Antoniana Clarke stocks flour at Better Deal Supermarket in Aranguez on Wednesday. - SUREASH CHOLAI
Antoniana Clarke stocks flour at Better Deal Supermarket in Aranguez on Wednesday. - SUREASH CHOLAI

There is no hard-and-fast rule for supermarkets to raise the retail price of flour after National Flour Mills (NFM) announced increases in its prices, president of the Supermarket Association (SATT) Rajiv Diptee said Wednesday.

NFM in a statement said the wholesale price of flour would be increased between 15-22 per cent and suggested a 19 per cent increase on the retail price. NFM's prices come into effect on January 3.

Speaking with Newsday, Diptee explained that each supermarket purchases different quantities at different times and the change in price would be based on the amount of stock in hand and their next reorder date.

“There is no rule. Normally, supermarkets would buy the stock at a certain price and keep the old price and when they get the stock at the new price then the price increase is passed on. That is accepted practice and good industrial practice.
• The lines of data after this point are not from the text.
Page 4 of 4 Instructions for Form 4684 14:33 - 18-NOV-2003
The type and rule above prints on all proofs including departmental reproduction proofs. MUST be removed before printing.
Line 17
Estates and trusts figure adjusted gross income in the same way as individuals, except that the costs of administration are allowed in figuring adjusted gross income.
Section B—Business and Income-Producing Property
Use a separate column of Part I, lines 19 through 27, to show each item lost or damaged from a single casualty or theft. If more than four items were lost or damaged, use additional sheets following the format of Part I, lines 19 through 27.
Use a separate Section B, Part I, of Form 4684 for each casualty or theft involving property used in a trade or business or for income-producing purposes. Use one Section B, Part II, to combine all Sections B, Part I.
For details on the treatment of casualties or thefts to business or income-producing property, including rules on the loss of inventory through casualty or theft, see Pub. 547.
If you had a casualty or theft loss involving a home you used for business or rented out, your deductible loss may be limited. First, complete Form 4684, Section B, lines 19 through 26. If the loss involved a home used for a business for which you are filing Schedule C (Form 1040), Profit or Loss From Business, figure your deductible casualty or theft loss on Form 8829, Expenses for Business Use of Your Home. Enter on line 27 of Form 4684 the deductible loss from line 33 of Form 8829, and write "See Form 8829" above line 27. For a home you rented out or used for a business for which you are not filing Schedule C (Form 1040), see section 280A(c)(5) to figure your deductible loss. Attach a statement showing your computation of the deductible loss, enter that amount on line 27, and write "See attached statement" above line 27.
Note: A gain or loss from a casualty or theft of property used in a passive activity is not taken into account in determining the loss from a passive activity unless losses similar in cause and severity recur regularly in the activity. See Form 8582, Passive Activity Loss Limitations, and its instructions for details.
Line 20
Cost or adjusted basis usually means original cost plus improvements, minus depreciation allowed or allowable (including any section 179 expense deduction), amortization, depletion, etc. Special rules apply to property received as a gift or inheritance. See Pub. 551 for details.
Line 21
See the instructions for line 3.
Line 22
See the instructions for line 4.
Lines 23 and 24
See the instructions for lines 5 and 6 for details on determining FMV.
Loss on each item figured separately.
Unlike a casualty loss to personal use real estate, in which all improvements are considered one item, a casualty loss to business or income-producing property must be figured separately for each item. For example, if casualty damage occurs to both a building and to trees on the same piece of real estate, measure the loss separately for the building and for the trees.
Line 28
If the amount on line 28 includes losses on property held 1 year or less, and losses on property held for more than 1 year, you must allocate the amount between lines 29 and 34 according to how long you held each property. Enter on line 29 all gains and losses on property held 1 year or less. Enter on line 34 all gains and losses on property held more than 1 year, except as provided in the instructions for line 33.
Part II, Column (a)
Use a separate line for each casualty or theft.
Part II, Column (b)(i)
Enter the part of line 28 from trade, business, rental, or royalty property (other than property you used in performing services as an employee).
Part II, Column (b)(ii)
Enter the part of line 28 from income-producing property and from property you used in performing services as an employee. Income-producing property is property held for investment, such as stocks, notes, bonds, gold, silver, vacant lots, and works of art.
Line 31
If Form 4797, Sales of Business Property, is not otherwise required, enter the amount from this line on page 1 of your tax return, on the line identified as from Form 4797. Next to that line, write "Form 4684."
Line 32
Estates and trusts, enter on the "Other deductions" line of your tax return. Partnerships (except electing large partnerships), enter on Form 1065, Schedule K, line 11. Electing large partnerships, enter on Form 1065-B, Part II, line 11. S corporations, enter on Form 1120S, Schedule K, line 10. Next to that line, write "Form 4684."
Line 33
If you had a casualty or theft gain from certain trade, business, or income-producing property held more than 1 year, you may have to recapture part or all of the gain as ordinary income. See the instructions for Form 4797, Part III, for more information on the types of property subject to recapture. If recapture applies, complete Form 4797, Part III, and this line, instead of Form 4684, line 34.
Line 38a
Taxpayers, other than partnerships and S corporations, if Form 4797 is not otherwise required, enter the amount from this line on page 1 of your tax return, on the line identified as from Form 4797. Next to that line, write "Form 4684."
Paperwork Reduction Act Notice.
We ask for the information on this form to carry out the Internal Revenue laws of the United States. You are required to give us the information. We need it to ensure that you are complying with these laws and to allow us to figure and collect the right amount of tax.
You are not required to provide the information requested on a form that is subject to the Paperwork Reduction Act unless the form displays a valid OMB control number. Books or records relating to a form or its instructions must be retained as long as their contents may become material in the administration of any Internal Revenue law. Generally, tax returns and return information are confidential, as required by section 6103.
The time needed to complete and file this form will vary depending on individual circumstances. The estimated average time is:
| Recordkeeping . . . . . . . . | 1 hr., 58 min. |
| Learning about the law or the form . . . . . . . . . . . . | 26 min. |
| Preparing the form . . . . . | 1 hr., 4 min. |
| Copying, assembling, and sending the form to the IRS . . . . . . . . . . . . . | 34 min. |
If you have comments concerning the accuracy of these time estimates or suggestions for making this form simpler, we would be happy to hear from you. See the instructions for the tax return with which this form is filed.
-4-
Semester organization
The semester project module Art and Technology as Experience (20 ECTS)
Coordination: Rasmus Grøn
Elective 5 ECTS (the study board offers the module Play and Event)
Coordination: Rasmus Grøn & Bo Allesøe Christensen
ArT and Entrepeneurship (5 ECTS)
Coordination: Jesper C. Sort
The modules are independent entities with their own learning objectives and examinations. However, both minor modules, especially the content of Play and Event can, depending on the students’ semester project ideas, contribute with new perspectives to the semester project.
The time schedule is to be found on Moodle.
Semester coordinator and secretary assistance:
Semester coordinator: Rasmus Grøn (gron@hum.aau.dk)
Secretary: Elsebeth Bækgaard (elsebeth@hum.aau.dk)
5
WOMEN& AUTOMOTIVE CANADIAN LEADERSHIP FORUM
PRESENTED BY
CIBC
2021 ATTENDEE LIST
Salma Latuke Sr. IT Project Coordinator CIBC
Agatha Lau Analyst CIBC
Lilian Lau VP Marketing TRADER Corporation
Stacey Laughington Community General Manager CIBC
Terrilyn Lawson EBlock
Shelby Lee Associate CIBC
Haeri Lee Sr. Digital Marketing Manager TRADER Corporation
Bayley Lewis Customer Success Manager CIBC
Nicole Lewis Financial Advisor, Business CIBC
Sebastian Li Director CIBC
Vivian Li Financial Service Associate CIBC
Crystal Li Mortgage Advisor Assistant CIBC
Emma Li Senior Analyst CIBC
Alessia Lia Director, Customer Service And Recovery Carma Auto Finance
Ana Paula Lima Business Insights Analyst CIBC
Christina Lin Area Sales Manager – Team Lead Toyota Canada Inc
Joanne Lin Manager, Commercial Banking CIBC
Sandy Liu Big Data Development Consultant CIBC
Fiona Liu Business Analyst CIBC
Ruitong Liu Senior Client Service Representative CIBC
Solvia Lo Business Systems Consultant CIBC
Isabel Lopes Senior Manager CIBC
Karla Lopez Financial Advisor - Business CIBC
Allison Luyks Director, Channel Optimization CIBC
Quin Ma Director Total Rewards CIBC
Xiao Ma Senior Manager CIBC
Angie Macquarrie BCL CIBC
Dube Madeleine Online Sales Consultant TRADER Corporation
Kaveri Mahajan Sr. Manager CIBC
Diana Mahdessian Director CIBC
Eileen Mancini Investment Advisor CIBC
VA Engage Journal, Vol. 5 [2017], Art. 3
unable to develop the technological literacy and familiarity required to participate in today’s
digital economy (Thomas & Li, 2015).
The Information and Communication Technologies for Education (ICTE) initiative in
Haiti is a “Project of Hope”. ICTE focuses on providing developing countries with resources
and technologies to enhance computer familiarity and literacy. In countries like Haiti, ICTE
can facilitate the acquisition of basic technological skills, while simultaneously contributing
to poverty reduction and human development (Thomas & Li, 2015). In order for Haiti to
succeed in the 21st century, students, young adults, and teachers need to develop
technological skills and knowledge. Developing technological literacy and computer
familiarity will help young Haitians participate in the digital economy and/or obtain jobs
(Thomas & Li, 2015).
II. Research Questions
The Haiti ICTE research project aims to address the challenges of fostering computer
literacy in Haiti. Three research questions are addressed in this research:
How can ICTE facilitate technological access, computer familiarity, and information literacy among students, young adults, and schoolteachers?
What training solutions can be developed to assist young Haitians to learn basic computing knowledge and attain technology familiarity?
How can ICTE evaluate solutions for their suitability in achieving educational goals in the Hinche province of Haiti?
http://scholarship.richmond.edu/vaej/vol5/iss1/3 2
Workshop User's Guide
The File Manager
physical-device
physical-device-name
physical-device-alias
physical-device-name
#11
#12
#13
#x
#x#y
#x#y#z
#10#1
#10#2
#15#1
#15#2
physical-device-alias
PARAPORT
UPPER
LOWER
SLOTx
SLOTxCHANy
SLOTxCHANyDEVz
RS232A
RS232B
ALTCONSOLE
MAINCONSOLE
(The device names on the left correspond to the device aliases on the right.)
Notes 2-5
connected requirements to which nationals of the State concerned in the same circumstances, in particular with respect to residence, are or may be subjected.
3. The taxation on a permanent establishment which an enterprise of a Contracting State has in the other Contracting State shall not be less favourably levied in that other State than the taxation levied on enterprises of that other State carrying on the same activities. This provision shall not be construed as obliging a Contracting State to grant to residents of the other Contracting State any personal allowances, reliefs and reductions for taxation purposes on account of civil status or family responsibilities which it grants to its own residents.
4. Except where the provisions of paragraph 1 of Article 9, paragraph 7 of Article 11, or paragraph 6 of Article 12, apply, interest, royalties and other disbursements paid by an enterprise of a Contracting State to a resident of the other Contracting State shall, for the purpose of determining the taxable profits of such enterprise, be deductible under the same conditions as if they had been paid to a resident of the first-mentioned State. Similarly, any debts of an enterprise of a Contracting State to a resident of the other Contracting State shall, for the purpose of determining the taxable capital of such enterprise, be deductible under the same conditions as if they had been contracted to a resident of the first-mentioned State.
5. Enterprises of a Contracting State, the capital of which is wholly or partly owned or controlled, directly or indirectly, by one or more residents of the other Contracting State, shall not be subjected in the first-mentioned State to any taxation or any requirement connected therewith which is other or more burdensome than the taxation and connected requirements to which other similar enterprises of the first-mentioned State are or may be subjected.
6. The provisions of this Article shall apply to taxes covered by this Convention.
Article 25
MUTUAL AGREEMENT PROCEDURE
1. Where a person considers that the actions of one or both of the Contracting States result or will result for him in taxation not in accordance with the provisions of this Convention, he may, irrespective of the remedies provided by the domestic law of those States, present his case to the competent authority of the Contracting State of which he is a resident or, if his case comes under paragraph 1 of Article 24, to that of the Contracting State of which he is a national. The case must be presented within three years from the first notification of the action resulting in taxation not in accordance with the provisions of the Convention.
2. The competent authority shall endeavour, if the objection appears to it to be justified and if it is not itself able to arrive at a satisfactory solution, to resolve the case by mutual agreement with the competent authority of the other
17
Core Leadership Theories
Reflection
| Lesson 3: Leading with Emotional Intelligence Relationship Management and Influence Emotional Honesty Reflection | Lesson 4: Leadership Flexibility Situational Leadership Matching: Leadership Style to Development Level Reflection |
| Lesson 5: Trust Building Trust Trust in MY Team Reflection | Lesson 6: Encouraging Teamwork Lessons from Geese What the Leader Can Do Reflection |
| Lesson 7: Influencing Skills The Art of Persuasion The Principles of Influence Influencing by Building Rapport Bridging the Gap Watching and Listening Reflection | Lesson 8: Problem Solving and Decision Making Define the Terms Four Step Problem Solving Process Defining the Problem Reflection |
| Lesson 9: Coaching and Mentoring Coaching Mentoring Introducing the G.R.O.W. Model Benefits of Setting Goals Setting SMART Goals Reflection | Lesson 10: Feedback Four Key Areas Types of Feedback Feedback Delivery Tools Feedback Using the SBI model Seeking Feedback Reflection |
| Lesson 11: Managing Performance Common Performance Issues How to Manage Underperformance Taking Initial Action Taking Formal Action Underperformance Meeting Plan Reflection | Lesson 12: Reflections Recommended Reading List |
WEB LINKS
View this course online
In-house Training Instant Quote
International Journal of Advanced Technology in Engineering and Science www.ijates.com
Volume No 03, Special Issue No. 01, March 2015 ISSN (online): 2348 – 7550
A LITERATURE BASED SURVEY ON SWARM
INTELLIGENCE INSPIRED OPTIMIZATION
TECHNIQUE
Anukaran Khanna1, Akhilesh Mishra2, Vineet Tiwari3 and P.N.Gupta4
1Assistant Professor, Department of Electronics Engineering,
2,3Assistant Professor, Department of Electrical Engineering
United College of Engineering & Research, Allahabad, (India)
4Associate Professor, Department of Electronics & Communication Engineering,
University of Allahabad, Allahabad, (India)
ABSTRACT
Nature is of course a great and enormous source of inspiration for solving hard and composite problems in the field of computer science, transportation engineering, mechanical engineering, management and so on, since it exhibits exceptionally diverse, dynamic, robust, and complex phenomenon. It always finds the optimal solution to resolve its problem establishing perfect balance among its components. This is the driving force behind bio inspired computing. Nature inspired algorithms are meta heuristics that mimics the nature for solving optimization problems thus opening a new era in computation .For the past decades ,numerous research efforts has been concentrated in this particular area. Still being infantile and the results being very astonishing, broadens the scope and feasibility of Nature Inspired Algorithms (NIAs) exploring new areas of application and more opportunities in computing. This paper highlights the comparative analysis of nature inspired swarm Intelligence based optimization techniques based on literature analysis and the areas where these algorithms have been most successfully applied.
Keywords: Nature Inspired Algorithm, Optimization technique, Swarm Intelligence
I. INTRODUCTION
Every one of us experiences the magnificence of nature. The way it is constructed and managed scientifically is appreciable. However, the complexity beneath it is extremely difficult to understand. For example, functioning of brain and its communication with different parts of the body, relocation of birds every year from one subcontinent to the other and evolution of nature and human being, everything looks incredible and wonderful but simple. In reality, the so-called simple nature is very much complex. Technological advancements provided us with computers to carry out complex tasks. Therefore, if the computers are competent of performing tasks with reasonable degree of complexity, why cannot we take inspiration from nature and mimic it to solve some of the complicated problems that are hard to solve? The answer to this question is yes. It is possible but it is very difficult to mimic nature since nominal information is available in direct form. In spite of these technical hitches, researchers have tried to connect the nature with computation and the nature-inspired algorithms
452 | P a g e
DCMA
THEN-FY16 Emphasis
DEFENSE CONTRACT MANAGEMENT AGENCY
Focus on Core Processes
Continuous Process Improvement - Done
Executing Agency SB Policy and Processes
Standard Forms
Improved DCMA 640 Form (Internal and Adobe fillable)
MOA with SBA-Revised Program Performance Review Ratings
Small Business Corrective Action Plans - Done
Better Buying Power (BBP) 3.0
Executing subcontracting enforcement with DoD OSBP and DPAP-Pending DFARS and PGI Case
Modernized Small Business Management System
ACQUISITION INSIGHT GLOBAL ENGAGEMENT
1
“You are not going to see everybody changing their prices on the same day. There is no written rule for that because someone’s stock may finish on Monday and another supermarket’s stock may finish two weeks later. Price increases are happening all the time,” he said.

Diptee said the price increases signified that businesses cannot continue to absorb price shocks brought on by the pandemic.

In a media statement he said, “The 19 per cent price increase will be noted by all in the industry as an indication that corporation sole cannot absorb the associated cost of operations impacted by the global pandemic by allowing market forces to dictate the price at which it remains available for consumers.

“This is the unfortunate yet harsh reality we are seeing at a time when as a national collective we should be seeking the interests of the most vulnerable that this will impact.”

Diptee expressed concern that such an increase was placed on consumers at this time, on a product that was used by many sectors and many people.

“It is with great consternation in the interest of the consumer that such price adjustments must be made by the major supplier of flour to the nation especially when it has such implications for those whom flour represents an essential input of production."

Conversely, Diptee said supply chain disruption, adverse yields, loss of cycles of production, decreased access to inputs and increased prices of raw materials were some reasons importers and suppliers within the supermarket industry expressed earlier this year about price changes in food items.

CEO of ADM Export and Import Distribution Balliram Maharaj said the price increase was inevitable because of factors such as covid19 and climate change.

“Don’t look out for any drop in food prices but rather heightened increases over the next six months.”

In November, the United Nations Food and Agriculture Organisation (FAO) said world food prices had surged to a new peak in more than a decade.